Pendirian Biden tentang proteksionisme dinilai lebih ambigu. Hal itu akan berpengaruh pada tingkat pengaruh dan kebijakannya. Ini dapat dibaca bahwa Biden bisa saja akan lebih lunak ke China daripada Trump. Biden akan mengumpulkan sekutu AS dan memberikan respons yang lebih terkoordinasi melawan model ekonomi China di bawah Xi Jinping. Perusahaan-perusahaan swasta China sering harus bertindak di bawah arahan strategis Partai Komunis China.
Namun, itu tidak berarti bahwa Biden akan cepat-cepat menarik kebijakan tarif AS terhadap China.

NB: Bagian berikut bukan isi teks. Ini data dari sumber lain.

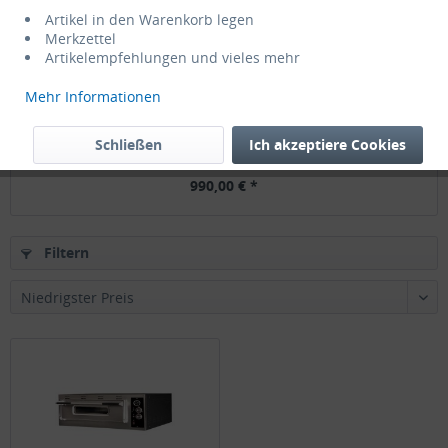
Artikel in den Warenkorb legen
Merkzettel
Artikelempfehlungen und vieles mehr
Mehr Informationen
Pizzaofen breit 6 D32cm 400V 7,3kW
Schließen
Ich akzeptiere Cookies
990,00 € *
Filtern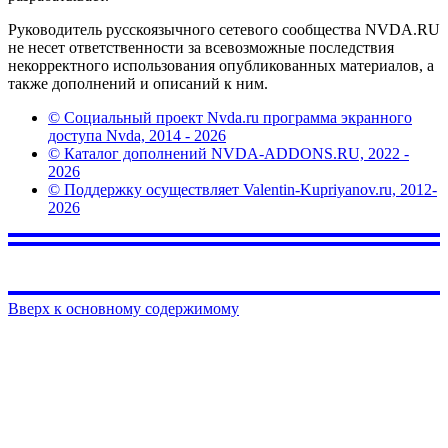
Руководитель русскоязычного сетевого сообщества NVDA.RU
не несет ответственности за всевозможные последствия
некорректного использования опубликованных материалов, а
также дополнений и описаний к ним.
© Социальный проект Nvda.ru программа экранного
доступа Nvda, 2014 - 2026
© Каталог дополнений NVDA-ADDONS.RU, 2022 -
2026
© Поддержку осуществляет Valentin-Kupriyanov.ru, 2012-
2026
Вверх к основному содержимому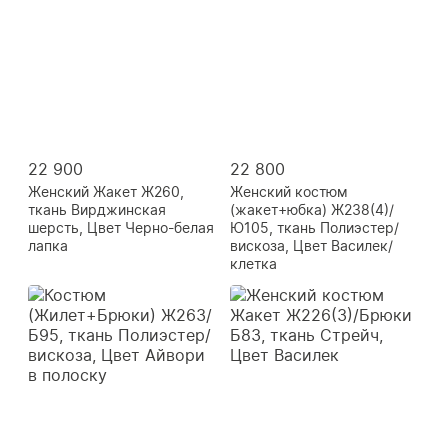
22 900
22 800
Женский Жакет Ж260,
Женский костюм
ткань Вирджинская
(жакет+юбка) Ж238(4)/
шерсть, Цвет Черно-белая
Ю105, ткань Полиэстер/
лапка
вискоза, Цвет Василек/
клетка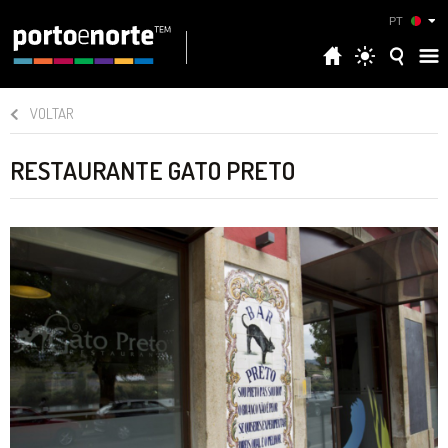
PT
VOLTAR
RESTAURANTE GATO PRETO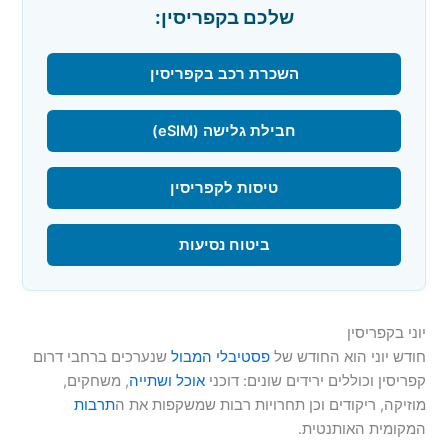
שלכם בקפריסין:
השכרת רכב בקפריסין
חבילת גלישה (eSIM)
טיסות לקפריסין
ביטוח נסיעות
יוני בקפריסין
חודש יוני הוא החודש של
פסטיבלי המבול
שנערכים ברחבי דרום
קפריסין וכוללים ירידים שונים: דוכני
אוכל ושתייה
, משחקים,
מוזיקה, ריקודים וכן תחרויות רבות שמשקפות את ה
תרבות
המקומית האותנטית.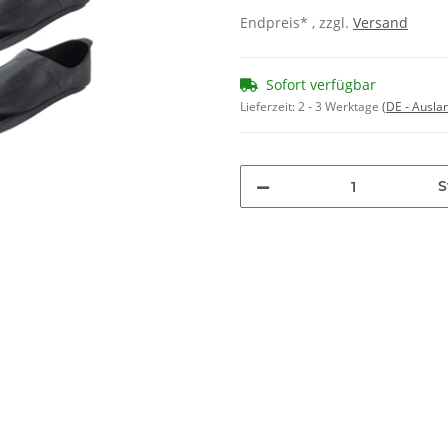
Endpreis* , zzgl.
Versand
Sofort verfügbar
Lieferzeit:
2 - 3 Werktage
(DE - Ausla
S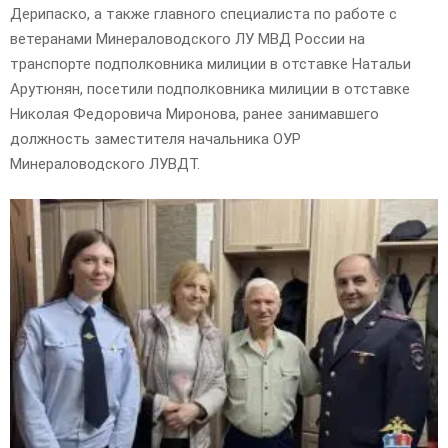
Дерипаско, а также главного специалиста по работе с
ветеранами Минераловодского ЛУ МВД России на
транспорте подполковника милиции в отставке Натальи
Арутюнян, посетили подполковника милиции в отставке
Николая Федоровича Миронова, ранее занимавшего
должность заместителя начальника ОУР
Минераловодского ЛУВДТ.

Dia mungkin akan bergeming dengan kebijakan embargo terhadap Huawei sekaligus waspada terhadap perdagangan teknologi tinggi dengan China.
Senyampang dengan hal itu, kesepakatan perdagangan baru tidak akan menjadi prioritas meski Biden mendukung TPP/CPTPP. Dia juga bisa saja bergeming dengan kesepakatan AS-Meksiko-Kanada yang direvisi dan disahkan pada 2020. Biden diperkirakan akan menerapkan strategi perdagangan melalui proteksionisme secara lunak.
Hal itu merupakan bagian dari janjinya, yakni membawa rantai pasokan kembali ke AS sebagai tuan rumah utama, mengadopsi kebijakan ”Beli Amerika” serta memperketat aturan tentang pelabelan produk. Dia pun akan berupaya keras untuk memulihkan manufaktur AS sekaligus memperbaiki sistem antar dan angkut barang antarpelabuhan domestik.